Key Ideas
1. French women were vastly outnumbered by French men in New France, which meant women of all races and classes were afforded legal and social privileges they would not have had in traditional French society.
2. The labor and collaboration of Native women was critical to the survival of New France.
3. The Catholic Church played a significant role in the colonization of the Native people who inhabited the territory claimed as New France.
4. The legal status of enslaved Black women evolved over the course of the early colonial period.
Introduction

Carte de la Nouvelle France, 1700. Musée de la civilisation, fonds d’archives du Séminaire de Québec.
Women in the French Colonies, 1624-1715
The French colonies of North America were considerably less sophisticated than those of the English, Spanish, and Dutch in the 1500s and 1600s.

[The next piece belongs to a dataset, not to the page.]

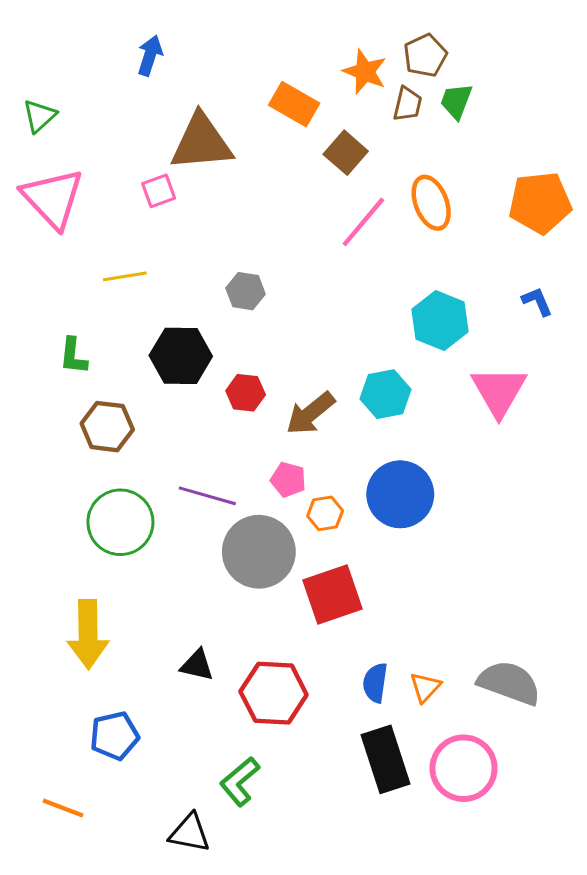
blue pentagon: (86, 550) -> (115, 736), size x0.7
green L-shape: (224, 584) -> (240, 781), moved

The kings of France wanted a colonial presence in North America to keep up with their European rivals, but they devoted fewer resources to developing and populating their holdings there, devoting their attention to the more profitable sugar plantations in the Caribbean. The French government limited the number of citizens who were allowed to migrate to the colonies, and most of those who immigrated went to the Caribbean, with the result that the vast territory of New France, which began as small settlements along the St. Lawrence River before expanding south along the Mississippi River and west along the Great Lakes, was always sparsely populated, and the survival of the colony depended on close cooperation with the Native communities who already inhabited the land.
Section Essential Questions
1. What were the rights and responsibilities of women in colonial French society?
2. How did race, class, and social differences affect the lives of the women in New France?
3. How did women contribute to the establishment of new societies in the New World?
4. What gender specific challenges did women face in the French colonies?